Com diversos prêmios em festivais, incluindo o de Melhor Filme pelo Júri da Crítica em Gramado e Global Vision Award no Cinequest Film Festival (EUA), A PRIMEIRA MORTE DE JOANA, de Cristiane Oliveira,terá sua primeira sessão presencial no país no sábado 19/11, às 20h, como parte da mostra competitiva do 29º Festival MixBrasil de Cultura da Diversidade, que acontece de 10 a 21 de novembro de maneira híbrida, com sessões online para todo o Brasil e presenciais em São Paulo, no CineSesc, onde a exibição será gratuita, e os ingressos devem ser retirados a partir das 19h, na bilheteria do cinema. 

No streaming do Festival MixBrasil, A PRIMEIRA MORTE DE JOANA estará disponível entre 11 e 14 de novembro, na plataforma https://innsaei.tv/. É preciso fazer um cadastro gratuito na plataforma para acessar o filme. 

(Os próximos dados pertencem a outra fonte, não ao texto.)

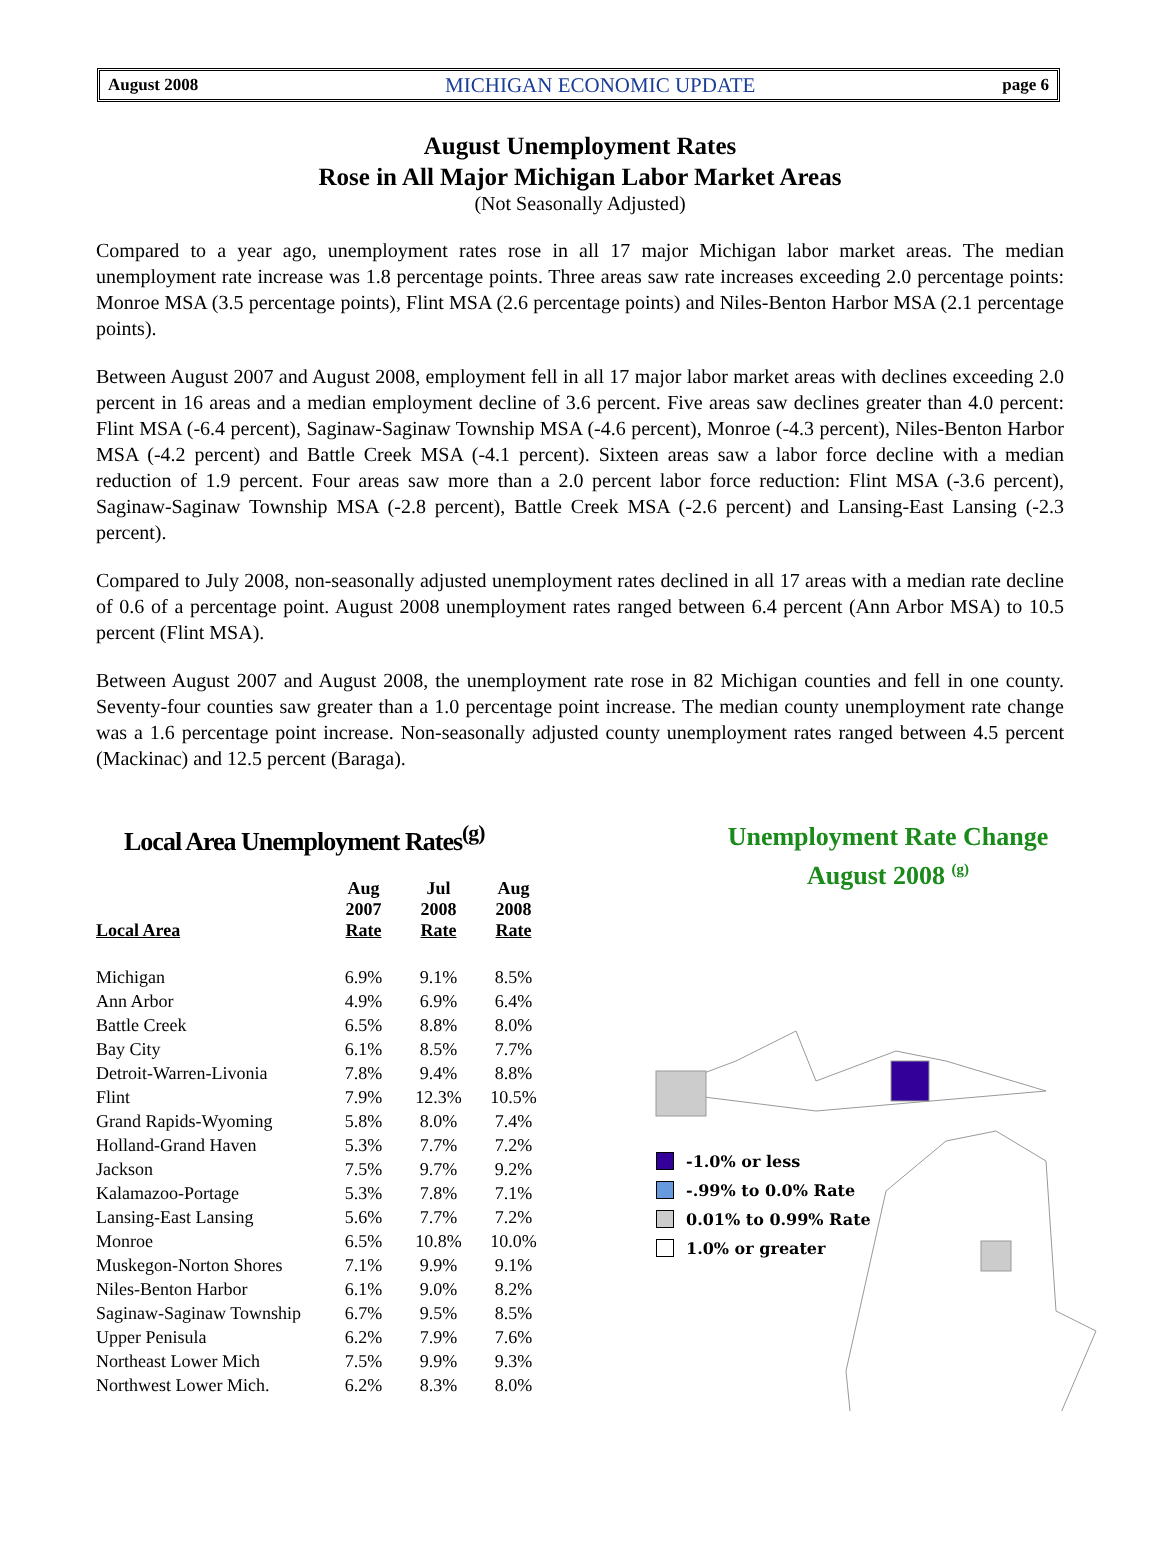August 2008 MICHIGAN ECONOMIC UPDATE page 6
August Unemployment Rates
Rose in All Major Michigan Labor Market Areas
(Not Seasonally Adjusted)
Compared to a year ago, unemployment rates rose in all 17 major Michigan labor market areas. The median unemployment rate increase was 1.8 percentage points. Three areas saw rate increases exceeding 2.0 percentage points: Monroe MSA (3.5 percentage points), Flint MSA (2.6 percentage points) and Niles-Benton Harbor MSA (2.1 percentage points).
Between August 2007 and August 2008, employment fell in all 17 major labor market areas with declines exceeding 2.0 percent in 16 areas and a median employment decline of 3.6 percent. Five areas saw declines greater than 4.0 percent: Flint MSA (-6.4 percent), Saginaw-Saginaw Township MSA (-4.6 percent), Monroe (-4.3 percent), Niles-Benton Harbor MSA (-4.2 percent) and Battle Creek MSA (-4.1 percent). Sixteen areas saw a labor force decline with a median reduction of 1.9 percent. Four areas saw more than a 2.0 percent labor force reduction: Flint MSA (-3.6 percent), Saginaw-Saginaw Township MSA (-2.8 percent), Battle Creek MSA (-2.6 percent) and Lansing-East Lansing (-2.3 percent).
Compared to July 2008, non-seasonally adjusted unemployment rates declined in all 17 areas with a median rate decline of 0.6 of a percentage point. August 2008 unemployment rates ranged between 6.4 percent (Ann Arbor MSA) to 10.5 percent (Flint MSA).
Between August 2007 and August 2008, the unemployment rate rose in 82 Michigan counties and fell in one county. Seventy-four counties saw greater than a 1.0 percentage point increase. The median county unemployment rate change was a 1.6 percentage point increase. Non-seasonally adjusted county unemployment rates ranged between 4.5 percent (Mackinac) and 12.5 percent (Baraga).
Local Area Unemployment Rates<sup>(g)</sup>
| Local Area | Aug 2007 Rate | Jul 2008 Rate | Aug 2008 Rate |
| --- | --- | --- | --- |
| Michigan | 6.9% | 9.1% | 8.5% |
| Ann Arbor | 4.9% | 6.9% | 6.4% |
| Battle Creek | 6.5% | 8.8% | 8.0% |
| Bay City | 6.1% | 8.5% | 7.7% |
| Detroit-Warren-Livonia | 7.8% | 9.4% | 8.8% |
| Flint | 7.9% | 12.3% | 10.5% |
| Grand Rapids-Wyoming | 5.8% | 8.0% | 7.4% |
| Holland-Grand Haven | 5.3% | 7.7% | 7.2% |
| Jackson | 7.5% | 9.7% | 9.2% |
| Kalamazoo-Portage | 5.3% | 7.8% | 7.1% |
| Lansing-East Lansing | 5.6% | 7.7% | 7.2% |
| Monroe | 6.5% | 10.8% | 10.0% |
| Muskegon-Norton Shores | 7.1% | 9.9% | 9.1% |
| Niles-Benton Harbor | 6.1% | 9.0% | 8.2% |
| Saginaw-Saginaw Township | 6.7% | 9.5% | 8.5% |
| Upper Penisula | 6.2% | 7.9% | 7.6% |
| Northeast Lower Mich | 7.5% | 9.9% | 9.3% |
| Northwest Lower Mich. | 6.2% | 8.3% | 8.0% |
Unemployment Rate Change
August 2008 <sup>(g)</sup>
-1.0% or less
-.99% to 0.0% Rate
0.01% to 0.99% Rate
1.0% or greater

Ganhador de três Kikitos no Festival de Gramado – prêmio da Crítica, Melhor Fotografia (Bruno Polidoro) e Melhor Montagem (Tula Anagnostopoulos) – o longa tem como protagonista Joana (Letícia Kacperski), uma adolescente cuja vida começa a se transformar a partir da morte de sua tia-avó, de quem ela era muito próxima. Isso acaba refletindo também na relação com sua melhor amiga, Carolina (Isabela Bressane).

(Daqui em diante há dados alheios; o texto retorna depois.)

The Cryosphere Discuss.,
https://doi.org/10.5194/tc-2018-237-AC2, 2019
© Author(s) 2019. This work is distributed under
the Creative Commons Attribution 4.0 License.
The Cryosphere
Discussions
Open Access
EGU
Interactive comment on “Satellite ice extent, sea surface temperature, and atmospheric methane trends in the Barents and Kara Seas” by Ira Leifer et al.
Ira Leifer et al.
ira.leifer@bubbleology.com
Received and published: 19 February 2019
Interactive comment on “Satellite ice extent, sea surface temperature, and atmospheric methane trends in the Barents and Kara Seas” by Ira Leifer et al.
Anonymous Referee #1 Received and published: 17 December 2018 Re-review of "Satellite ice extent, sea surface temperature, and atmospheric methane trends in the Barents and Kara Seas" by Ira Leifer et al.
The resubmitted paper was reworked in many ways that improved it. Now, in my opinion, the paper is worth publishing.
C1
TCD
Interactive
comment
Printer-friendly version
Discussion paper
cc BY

Além de impressionada com a morte em si, Joana também começa a questionar uma história que corre na família: sua tia nunca namorou alguém, nunca se apaixonou. Em sua investigação, Joana parece querer descobrir o segredo da tia para entender o que ocorre com ela mesma. 

A morte no filme está relacionada à transformação e como, às vezes, precisamos morrer numa forma de ser para renascer nas nossas lutas e conseguir existir. Um poema do Mário Quintana, que inspirou o título do filme, diz que ‘amar é mudar a alma de casa’. Então há também esse aspecto simbólico da palavra morte, que remete ao momento em que se perde o controle sobre o próprio corpo, quando ele passa a ser ocupado pela lembrança constante de alguém por quem nos apaixonamos”, conta a diretora, que assina o roteiro em colaboração com Silvia Lourenço.

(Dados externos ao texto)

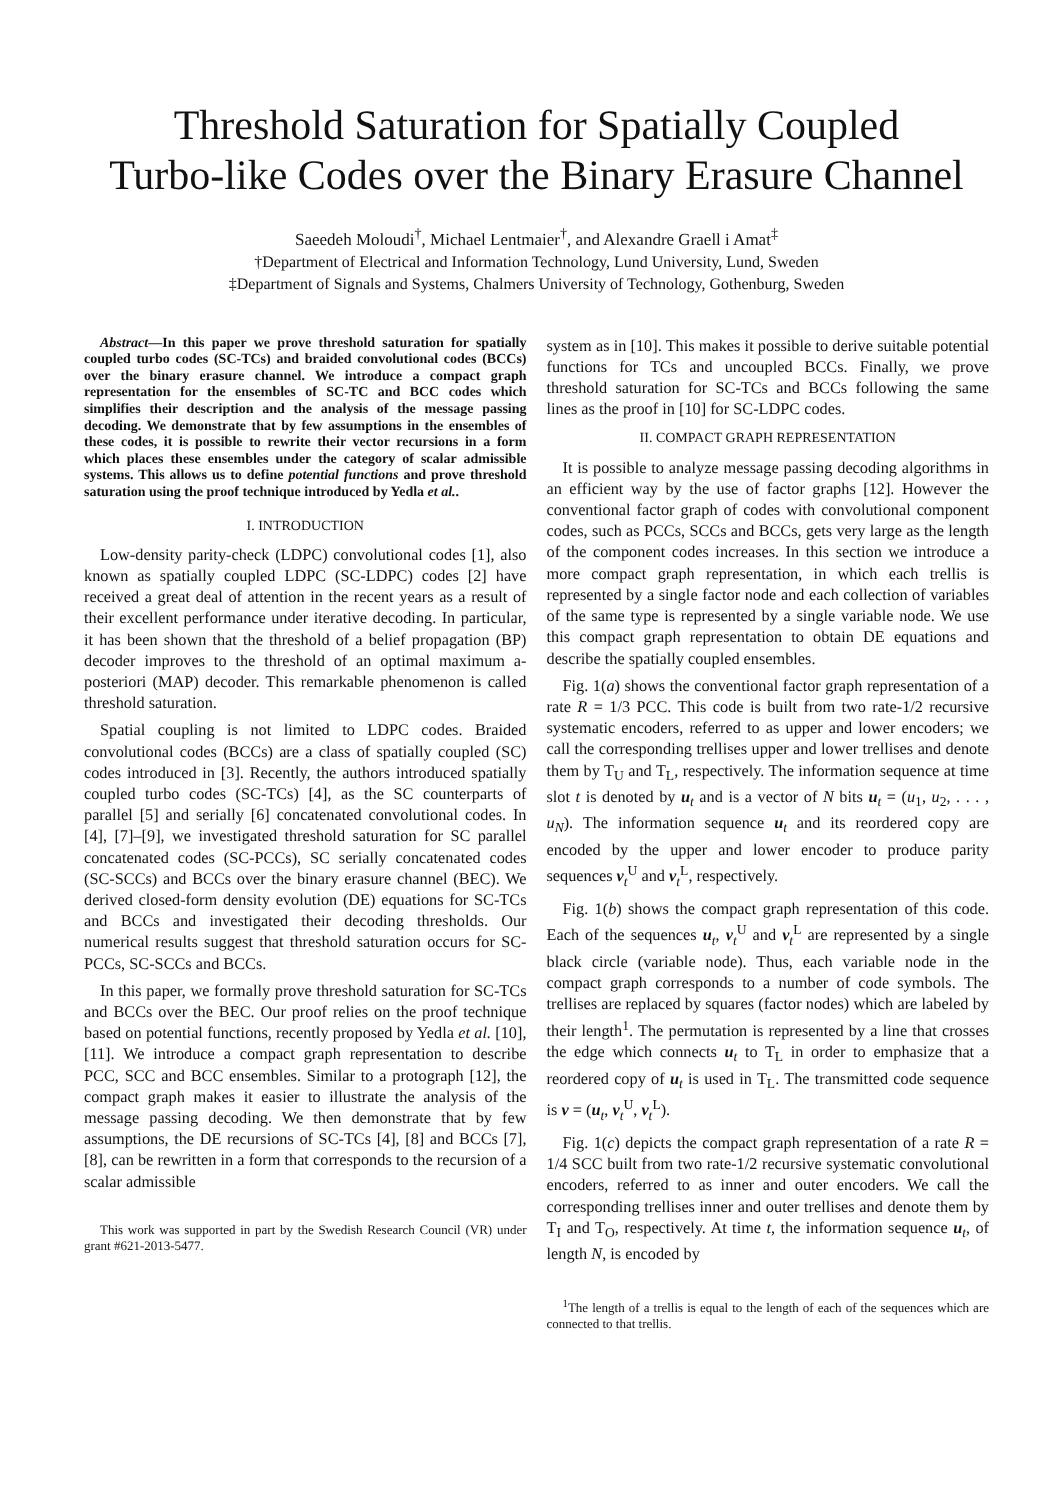Threshold Saturation for Spatially Coupled
Turbo-like Codes over the Binary Erasure Channel
Saeedeh Moloudi<sup>†</sup>, Michael Lentmaier<sup>†</sup>, and Alexandre Graell i Amat<sup>‡</sup>
†Department of Electrical and Information Technology, Lund University, Lund, Sweden
‡Department of Signals and Systems, Chalmers University of Technology, Gothenburg, Sweden
Abstract—In this paper we prove threshold saturation for spatially coupled turbo codes (SC-TCs) and braided convolutional codes (BCCs) over the binary erasure channel. We introduce a compact graph representation for the ensembles of SC-TC and BCC codes which simplifies their description and the analysis of the message passing decoding. We demonstrate that by few assumptions in the ensembles of these codes, it is possible to rewrite their vector recursions in a form which places these ensembles under the category of scalar admissible systems. This allows us to define potential functions and prove threshold saturation using the proof technique introduced by Yedla et al..
I. INTRODUCTION
Low-density parity-check (LDPC) convolutional codes [1], also known as spatially coupled LDPC (SC-LDPC) codes [2] have received a great deal of attention in the recent years as a result of their excellent performance under iterative decoding. In particular, it has been shown that the threshold of a belief propagation (BP) decoder improves to the threshold of an optimal maximum a-posteriori (MAP) decoder. This remarkable phenomenon is called threshold saturation.
Spatial coupling is not limited to LDPC codes. Braided convolutional codes (BCCs) are a class of spatially coupled (SC) codes introduced in [3]. Recently, the authors introduced spatially coupled turbo codes (SC-TCs) [4], as the SC counterparts of parallel [5] and serially [6] concatenated convolutional codes. In [4], [7]–[9], we investigated threshold saturation for SC parallel concatenated codes (SC-PCCs), SC serially concatenated codes (SC-SCCs) and BCCs over the binary erasure channel (BEC). We derived closed-form density evolution (DE) equations for SC-TCs and BCCs and investigated their decoding thresholds. Our numerical results suggest that threshold saturation occurs for SC-PCCs, SC-SCCs and BCCs.
In this paper, we formally prove threshold saturation for SC-TCs and BCCs over the BEC. Our proof relies on the proof technique based on potential functions, recently proposed by Yedla et al. [10], [11]. We introduce a compact graph representation to describe PCC, SCC and BCC ensembles. Similar to a protograph [12], the compact graph makes it easier to illustrate the analysis of the message passing decoding. We then demonstrate that by few assumptions, the DE recursions of SC-TCs [4], [8] and BCCs [7], [8], can be rewritten in a form that corresponds to the recursion of a scalar admissible
This work was supported in part by the Swedish Research Council (VR) under grant #621-2013-5477.
system as in [10]. This makes it possible to derive suitable potential functions for TCs and uncoupled BCCs. Finally, we prove threshold saturation for SC-TCs and BCCs following the same lines as the proof in [10] for SC-LDPC codes.
II. COMPACT GRAPH REPRESENTATION
It is possible to analyze message passing decoding algorithms in an efficient way by the use of factor graphs [12]. However the conventional factor graph of codes with convolutional component codes, such as PCCs, SCCs and BCCs, gets very large as the length of the component codes increases. In this section we introduce a more compact graph representation, in which each trellis is represented by a single factor node and each collection of variables of the same type is represented by a single variable node. We use this compact graph representation to obtain DE equations and describe the spatially coupled ensembles.
Fig. 1(a) shows the conventional factor graph representation of a rate R = 1/3 PCC. This code is built from two rate-1/2 recursive systematic encoders, referred to as upper and lower encoders; we call the corresponding trellises upper and lower trellises and denote them by T<sub>U</sub> and T<sub>L</sub>, respectively. The information sequence at time slot t is denoted by u<sub>t</sub> and is a vector of N bits u<sub>t</sub> = (u<sub>1</sub>, u<sub>2</sub>, . . . , u<sub>N</sub>). The information sequence u<sub>t</sub> and its reordered copy are encoded by the upper and lower encoder to produce parity sequences v<sub>t</sub><sup>U</sup> and v<sub>t</sub><sup>L</sup>, respectively.
Fig. 1(b) shows the compact graph representation of this code. Each of the sequences u<sub>t</sub>, v<sub>t</sub><sup>U</sup> and v<sub>t</sub><sup>L</sup> are represented by a single black circle (variable node). Thus, each variable node in the compact graph corresponds to a number of code symbols. The trellises are replaced by squares (factor nodes) which are labeled by their length<sup>1</sup>. The permutation is represented by a line that crosses the edge which connects u<sub>t</sub> to T<sub>L</sub> in order to emphasize that a reordered copy of u<sub>t</sub> is used in T<sub>L</sub>. The transmitted code sequence is v = (u<sub>t</sub>, v<sub>t</sub><sup>U</sup>, v<sub>t</sub><sup>L</sup>).
Fig. 1(c) depicts the compact graph representation of a rate R = 1/4 SCC built from two rate-1/2 recursive systematic convolutional encoders, referred to as inner and outer encoders. We call the corresponding trellises inner and outer trellises and denote them by T<sub>I</sub> and T<sub>O</sub>, respectively. At time t, the information sequence u<sub>t</sub>, of length N, is encoded by
<sup>1</sup> The length of a trellis is equal to the length of each of the sequences which are connected to that trellis.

O longa contou com uma equipe multinacional em várias etapas da produção. Além de Silvia Lourenço, o roteiro teve consultoria do diretor português João Nicolau, que prestou consultoria, ao lado dos argentinos Miguel Machalski e Gualberto Ferrari. Cao Guimarães, cineasta e artista visual, participou da fase final como consultor de montagem. A equipe de som conta com o uruguaio Raúl Locatelli, e a direção de arte contou com consultoria da mexicana Nohemi González – ambos trabalharam no filme “Luz Silenciosa”, do mexicano Carlos Reygadas. A equipe técnica conta ainda com renomados profissionais gaúchos, como o diretor de fotografia Bruno Polidoro, e a montadora Tula Anagnostopoulos, além da diretora de arte Adriana Nascimento Borba.

A PRIMEIRA MORTE DE JOANA é uma produção de Aletéia Selonk, em uma parceria estabelecida entre diretora e produtora, que já realizaram outras obras em conjunto, como o longa “Mulher do Pai” (Festival de Berlim 2017), e têm projetos em desenvolvimento para os próximos filmes. Este é o segundo longa da dupla e conta com o selo do Berlinale Co-Production Market, evento com foco em mercado do Festival de Berlim. Foi lá, em 2018, que o projeto atraiu a atenção da produtora associada francesa Epicentre Films, que levou o filme para as salas de cinema na França em agosto passado e este mês o lançará em DVD nas lojas especializadas francesas, tendo como bônus o Making of de A Primeira Morte de Joana e o premiado primeiro curta de Cristiane Oliveira, “Messalina” (2004).